Published in:
01-06-2011 | Chest
Computer-aided detection of pulmonary embolism at CT pulmonary angiography: can it improve performance of inexperienced readers?
Authors:
Kevin N. Blackmon, Charles Florin, Luca Bogoni, Joshua W. McCain, James D. Koonce, Heon Lee, Gorka Bastarrika, Christian Thilo, Philip Costello, Marcos Salganicoff, U. Joseph Schoepf
Published in:
European Radiology
|
Issue 6/2011
Login to get access
Abstract
Purpose
To evaluate the effect of a computer-aided detection (CAD) algorithm on the performance of novice readers for detection of pulmonary embolism (PE) at CT pulmonary angiography (CTPA).
Materials and Methods
We included CTPA examinations of 79 patients (50 female, 52 ± 18 years). Studies were evaluated by two independent inexperienced readers who marked all vessels containing PE. After 3 months all studies were reevaluated by the same two readers, this time aided by CAD prototype.
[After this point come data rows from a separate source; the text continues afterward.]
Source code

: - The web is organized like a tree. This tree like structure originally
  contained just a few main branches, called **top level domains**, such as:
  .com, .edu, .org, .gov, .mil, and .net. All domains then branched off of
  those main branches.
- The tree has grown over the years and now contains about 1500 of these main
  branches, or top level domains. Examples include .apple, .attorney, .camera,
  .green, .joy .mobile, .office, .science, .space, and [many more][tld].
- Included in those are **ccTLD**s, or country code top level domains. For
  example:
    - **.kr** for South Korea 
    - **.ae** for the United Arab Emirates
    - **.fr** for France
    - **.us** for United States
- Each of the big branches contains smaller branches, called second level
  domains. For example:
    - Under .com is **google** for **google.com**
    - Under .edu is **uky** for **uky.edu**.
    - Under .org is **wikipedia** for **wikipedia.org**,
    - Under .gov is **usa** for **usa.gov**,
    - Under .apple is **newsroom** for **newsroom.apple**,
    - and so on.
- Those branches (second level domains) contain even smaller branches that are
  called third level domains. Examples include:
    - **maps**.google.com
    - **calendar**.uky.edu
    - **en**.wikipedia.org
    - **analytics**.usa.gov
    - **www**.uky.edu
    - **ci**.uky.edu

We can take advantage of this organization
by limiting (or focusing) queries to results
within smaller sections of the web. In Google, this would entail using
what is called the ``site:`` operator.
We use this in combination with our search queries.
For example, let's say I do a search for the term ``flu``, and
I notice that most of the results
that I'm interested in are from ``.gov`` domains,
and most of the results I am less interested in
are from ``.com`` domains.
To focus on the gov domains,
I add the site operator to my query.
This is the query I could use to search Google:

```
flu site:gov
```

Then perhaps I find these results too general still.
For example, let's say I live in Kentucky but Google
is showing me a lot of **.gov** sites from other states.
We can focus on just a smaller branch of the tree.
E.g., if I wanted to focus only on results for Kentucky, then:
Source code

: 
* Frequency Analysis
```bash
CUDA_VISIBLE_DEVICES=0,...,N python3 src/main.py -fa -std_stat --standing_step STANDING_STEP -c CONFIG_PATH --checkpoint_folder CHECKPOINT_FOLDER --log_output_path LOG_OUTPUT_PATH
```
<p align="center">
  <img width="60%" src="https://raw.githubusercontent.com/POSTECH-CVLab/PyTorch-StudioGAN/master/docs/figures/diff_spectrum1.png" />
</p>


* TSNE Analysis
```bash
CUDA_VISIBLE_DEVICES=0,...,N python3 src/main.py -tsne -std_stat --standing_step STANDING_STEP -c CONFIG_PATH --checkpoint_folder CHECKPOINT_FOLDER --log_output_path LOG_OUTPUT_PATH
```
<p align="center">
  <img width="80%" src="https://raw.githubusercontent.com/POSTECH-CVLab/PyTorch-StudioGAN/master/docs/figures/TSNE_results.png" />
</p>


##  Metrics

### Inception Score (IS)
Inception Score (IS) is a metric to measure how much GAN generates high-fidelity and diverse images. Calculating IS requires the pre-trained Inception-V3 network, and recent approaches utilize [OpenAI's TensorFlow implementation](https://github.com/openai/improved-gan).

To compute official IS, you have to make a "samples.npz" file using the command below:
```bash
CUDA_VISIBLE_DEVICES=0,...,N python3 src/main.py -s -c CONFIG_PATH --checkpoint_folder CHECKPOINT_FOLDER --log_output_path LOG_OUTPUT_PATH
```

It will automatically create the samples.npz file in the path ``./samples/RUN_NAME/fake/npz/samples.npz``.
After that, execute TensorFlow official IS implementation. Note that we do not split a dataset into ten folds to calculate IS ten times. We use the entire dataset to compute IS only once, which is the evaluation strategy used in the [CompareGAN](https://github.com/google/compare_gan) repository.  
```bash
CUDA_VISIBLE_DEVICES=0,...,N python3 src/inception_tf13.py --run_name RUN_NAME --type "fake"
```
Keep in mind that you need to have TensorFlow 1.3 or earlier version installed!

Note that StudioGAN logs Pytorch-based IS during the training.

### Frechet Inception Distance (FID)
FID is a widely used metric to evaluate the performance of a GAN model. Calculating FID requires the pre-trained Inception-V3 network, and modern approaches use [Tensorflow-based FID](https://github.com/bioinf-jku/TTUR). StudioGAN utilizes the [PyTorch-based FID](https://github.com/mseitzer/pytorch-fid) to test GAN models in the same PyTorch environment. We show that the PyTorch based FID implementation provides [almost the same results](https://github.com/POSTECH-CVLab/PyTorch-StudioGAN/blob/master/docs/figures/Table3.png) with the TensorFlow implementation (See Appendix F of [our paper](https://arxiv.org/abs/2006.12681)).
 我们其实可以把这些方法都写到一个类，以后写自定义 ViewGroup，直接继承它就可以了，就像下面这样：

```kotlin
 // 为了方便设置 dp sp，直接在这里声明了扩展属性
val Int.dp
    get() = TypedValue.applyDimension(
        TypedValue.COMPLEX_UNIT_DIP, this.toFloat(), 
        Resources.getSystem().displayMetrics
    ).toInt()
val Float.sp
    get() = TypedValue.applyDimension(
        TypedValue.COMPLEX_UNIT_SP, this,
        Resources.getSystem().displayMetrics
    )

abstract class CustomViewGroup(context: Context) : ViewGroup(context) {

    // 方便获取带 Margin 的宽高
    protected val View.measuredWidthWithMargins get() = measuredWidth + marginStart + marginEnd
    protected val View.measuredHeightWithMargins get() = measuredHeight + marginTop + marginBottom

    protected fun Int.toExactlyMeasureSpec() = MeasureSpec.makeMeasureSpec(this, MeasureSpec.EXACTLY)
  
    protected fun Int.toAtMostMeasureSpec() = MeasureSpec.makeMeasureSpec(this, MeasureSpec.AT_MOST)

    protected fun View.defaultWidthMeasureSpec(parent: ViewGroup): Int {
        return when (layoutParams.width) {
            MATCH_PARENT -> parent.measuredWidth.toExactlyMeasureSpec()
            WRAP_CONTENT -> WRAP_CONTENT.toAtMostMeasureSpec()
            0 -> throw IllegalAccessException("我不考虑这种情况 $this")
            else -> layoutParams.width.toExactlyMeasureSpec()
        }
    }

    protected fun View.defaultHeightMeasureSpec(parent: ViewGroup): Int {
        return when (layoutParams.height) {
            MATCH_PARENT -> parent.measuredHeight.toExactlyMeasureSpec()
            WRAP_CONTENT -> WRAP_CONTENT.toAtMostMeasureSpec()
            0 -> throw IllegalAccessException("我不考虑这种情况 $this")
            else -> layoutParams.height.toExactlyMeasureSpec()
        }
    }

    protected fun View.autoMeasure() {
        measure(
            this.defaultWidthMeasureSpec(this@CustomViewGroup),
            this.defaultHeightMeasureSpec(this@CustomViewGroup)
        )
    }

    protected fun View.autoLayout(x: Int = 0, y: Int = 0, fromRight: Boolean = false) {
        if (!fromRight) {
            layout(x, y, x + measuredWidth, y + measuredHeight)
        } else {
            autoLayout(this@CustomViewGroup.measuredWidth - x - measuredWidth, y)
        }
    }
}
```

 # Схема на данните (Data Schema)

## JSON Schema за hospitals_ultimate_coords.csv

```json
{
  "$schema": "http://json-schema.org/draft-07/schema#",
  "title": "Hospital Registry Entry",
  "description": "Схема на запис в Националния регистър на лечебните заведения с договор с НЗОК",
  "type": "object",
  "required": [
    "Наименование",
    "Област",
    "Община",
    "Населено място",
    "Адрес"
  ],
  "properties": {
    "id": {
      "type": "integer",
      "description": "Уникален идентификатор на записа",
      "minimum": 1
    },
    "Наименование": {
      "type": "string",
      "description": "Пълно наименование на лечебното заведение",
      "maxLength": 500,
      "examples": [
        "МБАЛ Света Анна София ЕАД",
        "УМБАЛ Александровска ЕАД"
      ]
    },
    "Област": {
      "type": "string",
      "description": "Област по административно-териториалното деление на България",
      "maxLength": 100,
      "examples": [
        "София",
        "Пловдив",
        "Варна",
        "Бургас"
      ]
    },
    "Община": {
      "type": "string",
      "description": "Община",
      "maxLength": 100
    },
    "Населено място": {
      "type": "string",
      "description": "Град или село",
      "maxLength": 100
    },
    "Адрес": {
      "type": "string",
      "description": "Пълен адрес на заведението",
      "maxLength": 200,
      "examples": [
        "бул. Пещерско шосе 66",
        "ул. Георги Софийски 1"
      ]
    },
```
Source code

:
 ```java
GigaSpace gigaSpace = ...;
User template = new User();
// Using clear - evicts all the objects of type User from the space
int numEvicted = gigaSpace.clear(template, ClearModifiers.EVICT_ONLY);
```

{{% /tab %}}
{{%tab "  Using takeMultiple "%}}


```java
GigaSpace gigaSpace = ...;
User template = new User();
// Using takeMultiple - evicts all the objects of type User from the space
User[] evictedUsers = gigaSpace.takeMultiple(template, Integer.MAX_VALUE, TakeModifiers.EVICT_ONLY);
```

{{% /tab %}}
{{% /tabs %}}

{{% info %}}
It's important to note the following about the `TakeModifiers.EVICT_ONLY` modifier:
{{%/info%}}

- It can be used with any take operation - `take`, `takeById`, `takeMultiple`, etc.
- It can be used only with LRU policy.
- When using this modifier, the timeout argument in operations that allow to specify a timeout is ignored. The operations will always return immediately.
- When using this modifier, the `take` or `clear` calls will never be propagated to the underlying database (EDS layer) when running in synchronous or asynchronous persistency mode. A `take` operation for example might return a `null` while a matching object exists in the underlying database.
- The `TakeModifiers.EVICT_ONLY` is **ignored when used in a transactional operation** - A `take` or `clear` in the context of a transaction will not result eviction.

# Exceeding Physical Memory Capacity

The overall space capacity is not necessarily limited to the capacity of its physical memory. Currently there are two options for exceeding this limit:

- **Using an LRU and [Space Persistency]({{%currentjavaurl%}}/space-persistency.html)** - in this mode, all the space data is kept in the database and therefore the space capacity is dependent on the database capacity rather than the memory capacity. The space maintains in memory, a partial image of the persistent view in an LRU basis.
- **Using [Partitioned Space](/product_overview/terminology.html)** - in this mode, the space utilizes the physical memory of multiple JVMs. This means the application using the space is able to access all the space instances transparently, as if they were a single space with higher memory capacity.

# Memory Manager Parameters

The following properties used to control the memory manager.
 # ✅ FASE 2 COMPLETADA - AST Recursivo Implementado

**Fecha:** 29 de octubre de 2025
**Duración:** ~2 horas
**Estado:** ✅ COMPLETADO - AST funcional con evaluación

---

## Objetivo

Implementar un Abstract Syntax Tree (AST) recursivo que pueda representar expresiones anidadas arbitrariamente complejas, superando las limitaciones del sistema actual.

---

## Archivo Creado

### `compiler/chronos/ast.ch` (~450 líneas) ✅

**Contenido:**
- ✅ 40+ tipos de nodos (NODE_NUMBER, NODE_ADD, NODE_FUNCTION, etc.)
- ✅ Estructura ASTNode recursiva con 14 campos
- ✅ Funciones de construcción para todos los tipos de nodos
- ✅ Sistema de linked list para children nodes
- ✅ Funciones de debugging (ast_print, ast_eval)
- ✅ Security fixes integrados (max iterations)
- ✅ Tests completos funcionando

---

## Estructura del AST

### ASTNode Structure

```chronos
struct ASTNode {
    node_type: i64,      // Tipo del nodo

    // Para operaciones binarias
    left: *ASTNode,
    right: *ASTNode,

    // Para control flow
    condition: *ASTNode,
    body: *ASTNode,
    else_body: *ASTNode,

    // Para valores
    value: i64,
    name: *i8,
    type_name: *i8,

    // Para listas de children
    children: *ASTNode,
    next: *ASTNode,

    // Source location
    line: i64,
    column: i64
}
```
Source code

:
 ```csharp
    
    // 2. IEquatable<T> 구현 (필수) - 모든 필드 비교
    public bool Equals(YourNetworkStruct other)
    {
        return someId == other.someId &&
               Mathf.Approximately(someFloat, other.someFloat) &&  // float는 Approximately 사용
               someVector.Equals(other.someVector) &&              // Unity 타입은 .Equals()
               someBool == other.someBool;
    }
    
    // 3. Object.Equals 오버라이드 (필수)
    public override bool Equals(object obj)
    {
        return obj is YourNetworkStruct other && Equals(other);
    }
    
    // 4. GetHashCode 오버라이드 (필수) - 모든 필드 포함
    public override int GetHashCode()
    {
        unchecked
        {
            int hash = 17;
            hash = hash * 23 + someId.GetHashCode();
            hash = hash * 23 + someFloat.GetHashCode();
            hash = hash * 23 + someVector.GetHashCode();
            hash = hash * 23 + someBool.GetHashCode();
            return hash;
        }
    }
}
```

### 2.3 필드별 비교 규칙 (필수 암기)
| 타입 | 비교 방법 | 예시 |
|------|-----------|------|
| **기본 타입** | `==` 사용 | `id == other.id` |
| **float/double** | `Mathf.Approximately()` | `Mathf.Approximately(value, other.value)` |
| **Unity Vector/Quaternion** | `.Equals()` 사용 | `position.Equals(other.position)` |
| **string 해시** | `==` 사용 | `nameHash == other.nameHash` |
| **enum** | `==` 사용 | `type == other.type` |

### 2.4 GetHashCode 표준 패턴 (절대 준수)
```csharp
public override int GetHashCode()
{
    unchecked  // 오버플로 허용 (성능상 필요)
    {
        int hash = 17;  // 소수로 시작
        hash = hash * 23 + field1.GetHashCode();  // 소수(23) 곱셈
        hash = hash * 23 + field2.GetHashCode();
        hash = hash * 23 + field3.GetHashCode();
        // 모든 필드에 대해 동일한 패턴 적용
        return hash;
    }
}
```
A consensus read by three expert radiologists served as the reference standard. Statistical analysis used χ2 and McNemar testing.
Results
Expert consensus revealed 119 PEs in 32 studies. For PE detection, the sensitivity of CAD alone was 78%. Inexperienced readers’ initial interpretations had an average per-PE sensitivity of 50%, which improved to 71% (p < 0.001) with CAD as a second reader. False positives increased from 0.18 to 0.25 per study (p = 0.03). Per-study, the readers initially detected 27/32 positive studies (84%); with CAD this number increased to 29.5 studies (92%; p = 0.125).
Conclusion
Our results suggest that CAD significantly improves the sensitivity of PE detection for inexperienced readers with a small but appreciable increase in the rate of false positives.